Python 3.x 如何在字符串列中找到特定的数字模式,并用该序号的文本版本替换该值?
请原谅,我是python新手。但我正在构建一个功能,我可以用来清理各种调查的文本。我觉得我接近于将序数的数字版本转换为文本版本,但我还不太清楚。下面是我试图构建的函数(注意,我尝试了两种方法在函数中的*nbr=*行上查找正则表达式模式,但我在下面解释了这两种方法的错误): 错误: 当我在函数中的“nbr=”行上运行Python 3.x 如何在字符串列中找到特定的数字模式,并用该序号的文本版本替换该值?,python-3.x,regex,pandas,spyder,Python 3.x,Regex,Pandas,Spyder,请原谅,我是python新手。但我正在构建一个功能,我可以用来清理各种调查的文本。我觉得我接近于将序数的数字版本转换为文本版本,但我还不太清楚。下面是我试图构建的函数(注意,我尝试了两种方法在函数中的*nbr=*行上查找正则表达式模式,但我在下面解释了这两种方法的错误): 错误: 当我在函数中的“nbr=”行上运行words.str.findall时,我得到错误:AttributeError:'str'对象没有属性“str”,当我运行re.findall时,我能够得到一个数据帧,但“字符串清理”
words.str.findall
时,我得到错误:AttributeError:'str'对象没有属性“str”
,当我运行re.findall
时,我能够得到一个数据帧,但“字符串清理”列不能反映每行上的字符串。相反,我得到的是:
record the_string the_string_clean
0 47 This is the first string "0This is the first string 1This is the 2nd string 2nothing to
see here 3 4th string has the date: today is the 8th 4This has
a typo10th"
Name: the_string, dtype: object
1 56 This is the 2nd string "0This is the first string 1This is the 2nd string 2 nothing to
see here3 4th string has the date: today is the 8th 4This has a
typo10th"
Name: the_string, dtype: object
2 59 nothing to see here "0This is the first string 1This is the 2nd string 2 nothing to
see here3 4th string has the date: today is the 8th 4This has a
typo10th"
Name: the_string, dtype: object
3 134 4th string has the "0This is the first string 1This is the 2nd string 2 nothing to
date: today is the 8th see here3 4th string has the date: today is the 8th 4This has a
typo10th"
Name: the_string, dtype: object
4 454 this has a typo10th "0This is the first string 1This is the 2nd string 2 nothing to
see here3 4th string has the date: today is the 8th 4This has a
typo10th"
Name: the_string, dtype: object
预期输出:这是我预期的输出:
record the_string the_string_clean
47 this is the first string this is the first string
56 this is the 2nd string this is the second string
59 nothing to see here nothing to see here
134 4th string has the date: today is the 8th fourth string has the date: today is the eighth
454 this has a typo10th this has a typotenth
我希望我足够清楚。

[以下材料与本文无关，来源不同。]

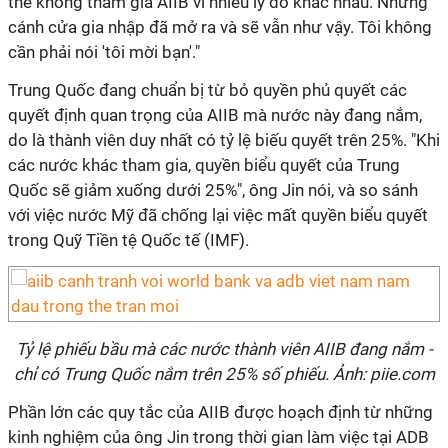
thể không tham gia AIIB vì nhiều lý do khác nhau. Nhưng
cánh cửa gia nhập đã mở ra và sẽ vẫn như vậy. Tôi không
cần phải nói 'tôi mời bạn'."
Trung Quốc đang chuẩn bị từ bỏ quyền phủ quyết các
quyết định quan trọng của AIIB mà nước này đang nắm,
do là thành viên duy nhất có tỷ lệ biếu quyết trên 25%. "Khi
các nước khác tham gia, quyền biểu quyết của Trung
Quốc sẽ giảm xuống dưới 25%", ông Jin nói, và so sánh
với việc nước Mỹ đã chống lại việc mất quyền biểu quyết
trong Quỹ Tiền tệ Quốc tế (IMF).
Tỷ lệ phiếu bầu mà các nước thành viên AIIB đang nắm -
chỉ có Trung Quốc nắm trên 25% số phiếu. Ảnh: piie.com
Phần lớn các quy tắc của AIIB được hoạch định từ những
kinh nghiệm của ông Jin trong thời gian làm việc tại ADB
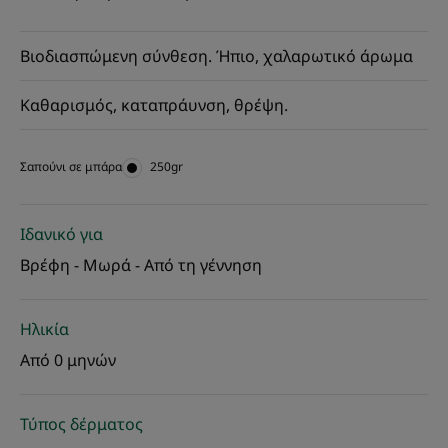
Βιοδιασπώμενη σύνθεση. Ήπιο, χαλαρωτικό άρωμα
Καθαρισμός, καταπράυνση, θρέψη.
Σαπούνι σε μπάρα
Σαπούνι
250gr
σε
μπάρα
Ιδανικό για
Βρέφη - Μωρά - Από τη γέννηση
Ηλικία
Από 0 μηνών
Τύπος δέρματος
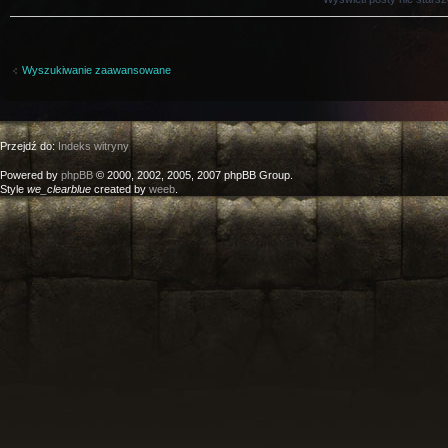
Wyszukiwanie zaawansowane
Przejdź do:
Indeks witryny
Powered by
phpBB
© 2000, 2002, 2005, 2007 phpBB Group.
Style
we_clearblue
created by
weeb
.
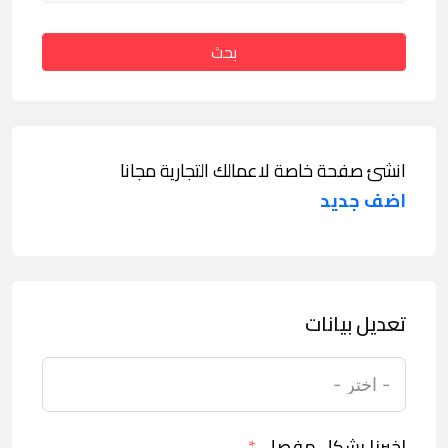
بحث
انشئ صفحة خاصة لاعمالك التجارية مجانا
اضف جديد
تعديل بيانات
اخبرنا بشكل مفصل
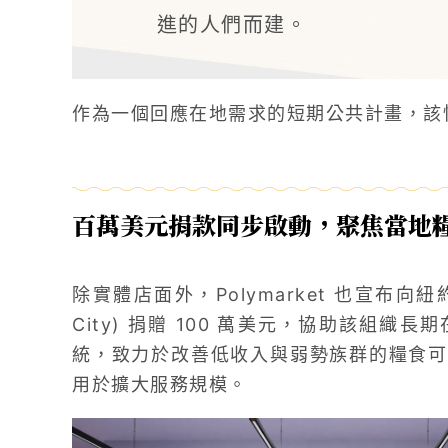
進的人們而建。
作為一個回應在地需求的短期公共計畫，該快閃
百萬美元捐款同步啟動，聚焦當地
除實體店面外，Polymarket 也宣布向紐約食物
City) 捐贈 100 萬美元，協助該組
統，致力於改善低收入與弱勢族群的糧食可
用於擴大服務規模。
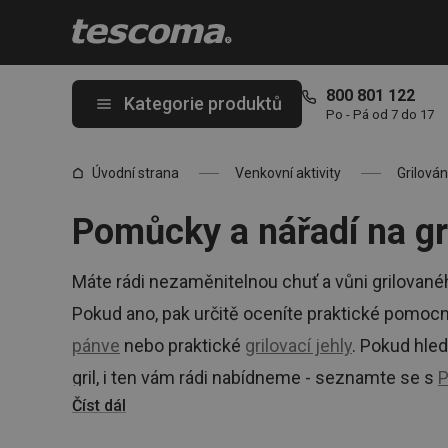
Nacházíte se na stránce Grilovací nářadí a pomůcky
800 801 122
Kategorie produktů
Po - Pá od 7 do 17
Úvodní strana
Venkovní aktivity
Grilován
Pomůcky a nářadí na gr
Máte rádi nezaměnitelnou chuť a vůni grilované
Pokud ano, pak určitě oceníte praktické pomocník
pánve
nebo praktické
grilovací jehly
. Pokud hle
gril, i ten vám rádi nabídneme - seznamte se s
P
Číst dál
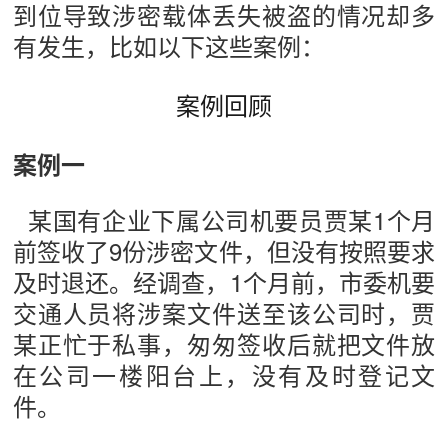
到位导致涉密载体丢失被盗的情况却多
有发生，比如以下这些案例：
案例回顾
案例一
某国有企业下属公司机要员贾某1个月
前签收了9份涉密文件，但没有按照要求
及时退还。经调查，1个月前，市委机要
交通人员将涉案文件送至该公司时，贾
某正忙于私事，匆匆签收后就把文件放
在公司一楼阳台上，没有及时登记文
件。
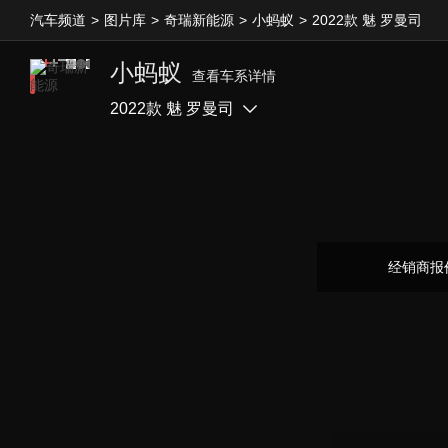
汽车频道
>
图片库
>
奇瑞新能源
>
小蚂蚁
>
2022款 魅 罗曼司
小蚂蚁
查看车系详情
2022款 魅 罗曼司
经销商报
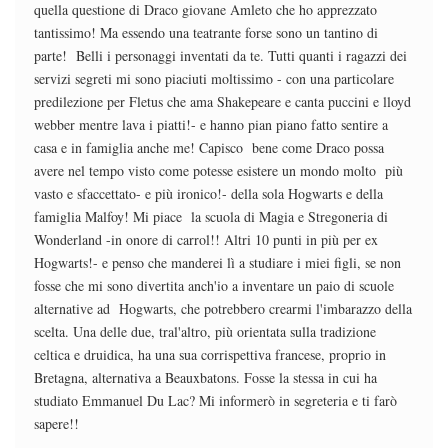
quella questione di Draco giovane Amleto che ho apprezzato
tantissimo! Ma essendo una teatrante forse sono un tantino di
parte! Belli i personaggi inventati da te. Tutti quanti i ragazzi dei
servizi segreti mi sono piaciuti moltissimo - con una particolare
predilezione per Fletus che ama Shakepeare e canta puccini e lloyd
webber mentre lava i piatti!- e hanno pian piano fatto sentire a
casa e in famiglia anche me! Capisco bene come Draco possa
avere nel tempo visto come potesse esistere un mondo molto più
vasto e sfaccettato- e più ironico!- della sola Hogwarts e della
famiglia Malfoy! Mi piace la scuola di Magia e Stregoneria di
Wonderland -in onore di carrol!! Altri 10 punti in più per ex
Hogwarts!- e penso che manderei lì a studiare i miei figli, se non
fosse che mi sono divertita anch'io a inventare un paio di scuole
alternative ad Hogwarts, che potrebbero crearmi l'imbarazzo della
scelta. Una delle due, tral'altro, più orientata sulla tradizione
celtica e druidica, ha una sua corrispettiva francese, proprio in
Bretagna, alternativa a Beauxbatons. Fosse la stessa in cui ha
studiato Emmanuel Du Lac? Mi informerò in segreteria e ti farò
sapere!!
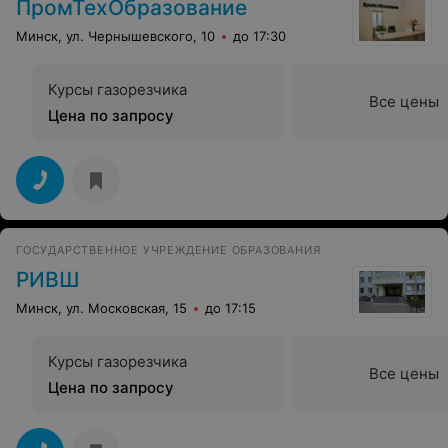
ПромТехОбразование
Минск, ул. Чернышевского, 10
до 17:30
Курсы газорезчика
Все цены
Цена по запросу
ГОСУДАРСТВЕННОЕ УЧРЕЖДЕНИЕ ОБРАЗОВАНИЯ
РИВШ
Минск, ул. Московская, 15
до 17:15
Курсы газорезчика
Все цены
Цена по запросу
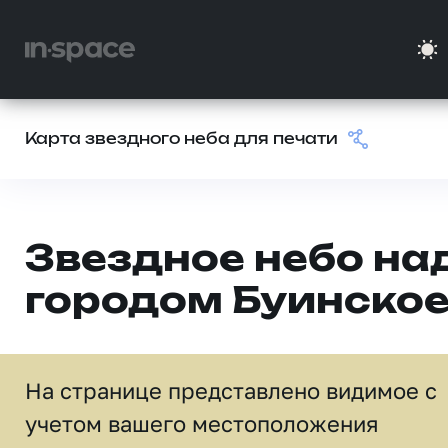
Карта звездного неба для печати
Звездное небо на
городом Буинско
На странице представлено видимое c
учетом вашего местоположения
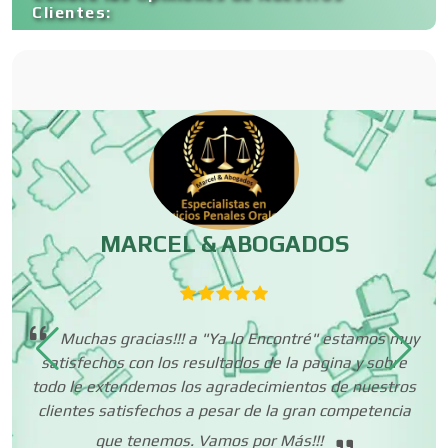
Clientes:
Control de Plagas
Conversiones Automotrices
Copiadoras
MARCEL & ABOGADOS
Cortinas, Persianas y Alfombras
Muchas gracias!!! a "Ya lo Encontré" estamos muy
satisfechos con los resultados de la pagina y sobre
co
que
Cremerías y Salchichonerías
todo le extendemos los agradecimientos de nuestros
ta
clientes satisfechos a pesar de la gran competencia
 mí
o.
que tenemos. Vamos por Más!!!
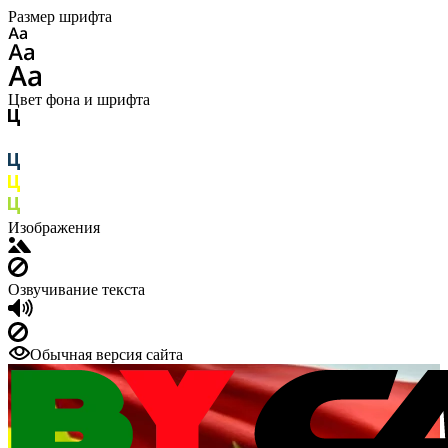
Размер шрифта
Цвет фона и шрифта
Изображения
Озвучивание текста
Обычная версия сайта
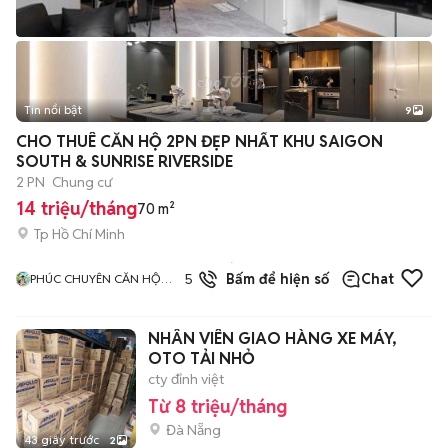
Tin nổi bật
9
+
2
CHO THUÊ CĂN HỘ 2PN ĐẸP NHẤT KHU SAIGON
SOUTH & SUNRISE RIVERSIDE
2 PN
Chung cư
14 triệu/tháng
70 m²
Tp Hồ Chí Minh
1
đã
5.0
Bấm để hiện số
Chat
PHÚC CHUYÊN CĂN HỘ
bán
ĐẸP
NHÂN VIÊN GIAO HÀNG XE MÁY,
OTO TẢI NHỎ
cty đỉnh việt
Từ 8 triệu/tháng
Đà Nẵng
43 giây trước
2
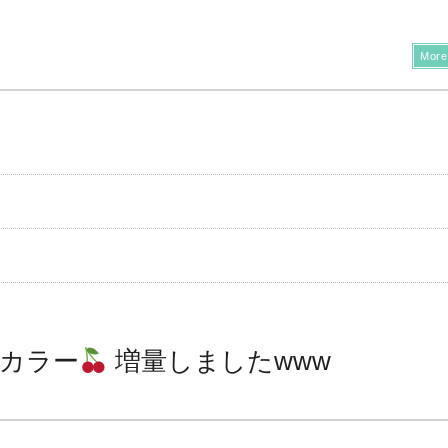
More
カラー
増量しましたwww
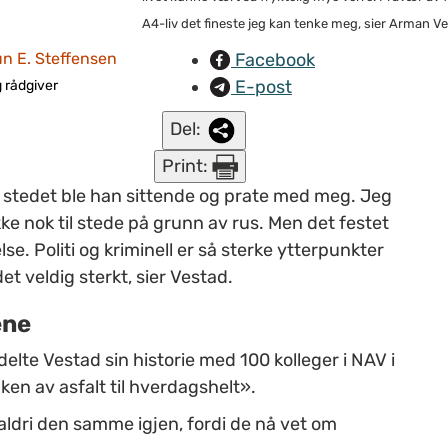
A4-liv det fineste jeg kan tenke meg, sier Arman V
Facebook
un E. Steffensen
E-post
g rådgiver
Del:
Print:
i stedet ble han sittende og prate med meg. Jeg
ke nok til stede på grunn av rus. Men det festet
e. Politi og kriminell er så sterke ytterpunkter
det veldig sterkt, sier Vestad.
ene
lte Vestad sin historie med 100 kolleger i NAV i
n av asfalt til hverdagshelt».
 aldri den samme igjen, fordi de nå vet om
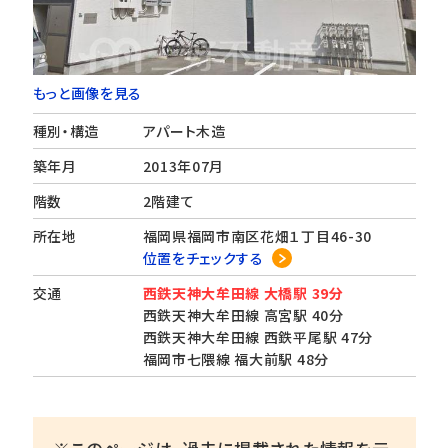
もっと画像を見る
種別・構造
アパート木造
築年月
2013年07月
階数
2階建て
所在地
福岡県福岡市南区花畑１丁目46-30
位置をチェックする
交通
西鉄天神大牟田線 大橋駅 39分
西鉄天神大牟田線 高宮駅 40分
西鉄天神大牟田線 西鉄平尾駅 47分
福岡市七隈線 福大前駅 48分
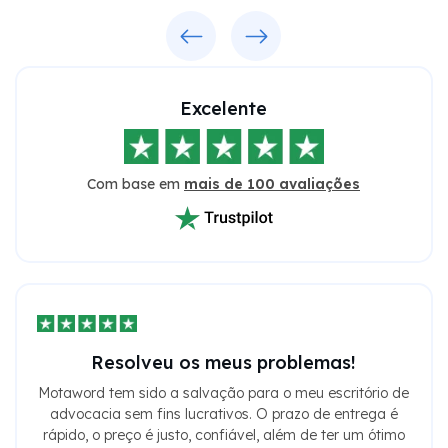
Previous
Next
Excelente
Com base em
mais de 100 avaliações
Resolveu os meus problemas!
Motaword tem sido a salvação para o meu escritório de
advocacia sem fins lucrativos. O prazo de entrega é
rápido, o preço é justo, confiável, além de ter um ótimo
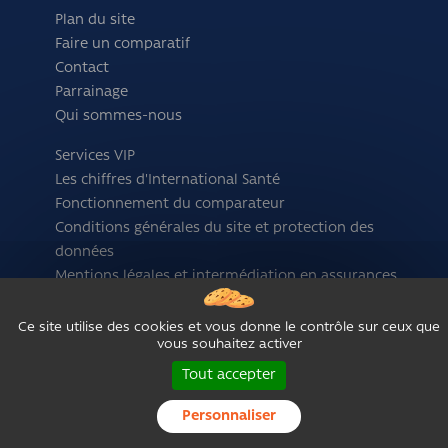
Plan du site
Faire un comparatif
Contact
Parrainage
Qui sommes-nous
Services VIP
Les chiffres d'International Santé
Fonctionnement du comparateur
Conditions générales du site et protection des
données
Mentions légales et intermédiation en assurances
Suivez-nous sur :
Ce site utilise des cookies et vous donne le contrôle sur ceux que
vous souhaitez activer
Tout accepter
Personnaliser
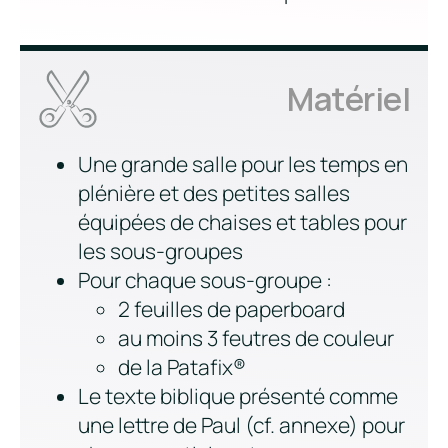
Matériel
Une grande salle pour les temps en
plénière et des petites salles
équipées de chaises et tables pour
les sous-groupes
Pour chaque sous-groupe :
2 feuilles de paperboard
au moins 3 feutres de couleur
de la Patafix®
Le texte biblique présenté comme
une lettre de Paul (cf. annexe) pour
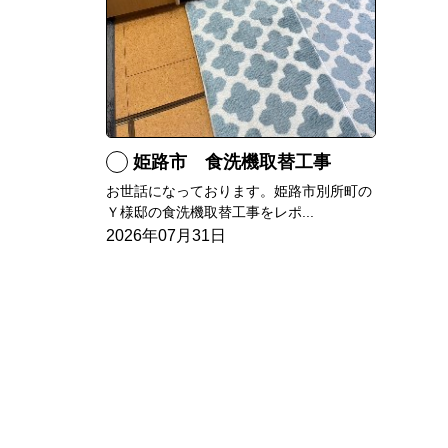
姫路市 食洗機取替工事
お世話になっております。姫路市別所町の
Ｙ様邸の食洗機取替工事をレポ...
2026年07月31日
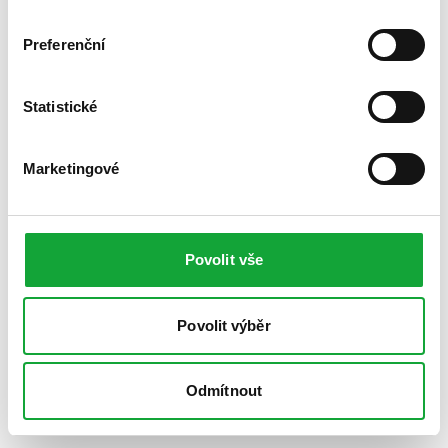
Preferenční
Statistické
Marketingové
Povolit vše
Povolit výběr
Odmítnout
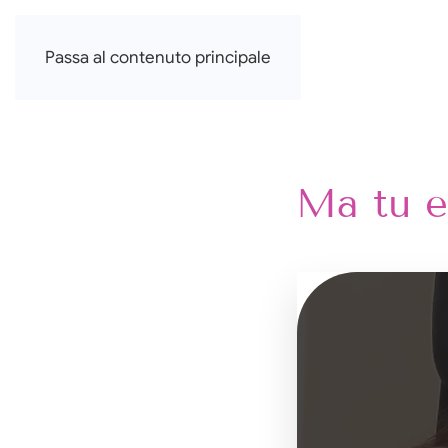
Francesca Di Falco
Passa al contenuto principale
Ma tu e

我是Python新手,非常感谢您的帮助。您可以通过在lambda函数中使用和调用
num2words
作为替换,简化您的替换序数
函数。然后仅使用在列上运行函数:
将熊猫作为pd导入
从num2words导入num2words
进口稀土
my_df=pd.DataFrame({“记录”:[47,56,59134454],
“the_string”:[“这是第一个字符串”,
“这是第二个字符串”,
“这里没什么可看的”,
“第四个字符串有日期:今天是第八个”,
“这有一个输入错误”]})
def替换序号(文字):
返回re.sub(r'(\d+)(:st | nd | rd | th'),lambda m:num2words(m.group(1),序号=True),words)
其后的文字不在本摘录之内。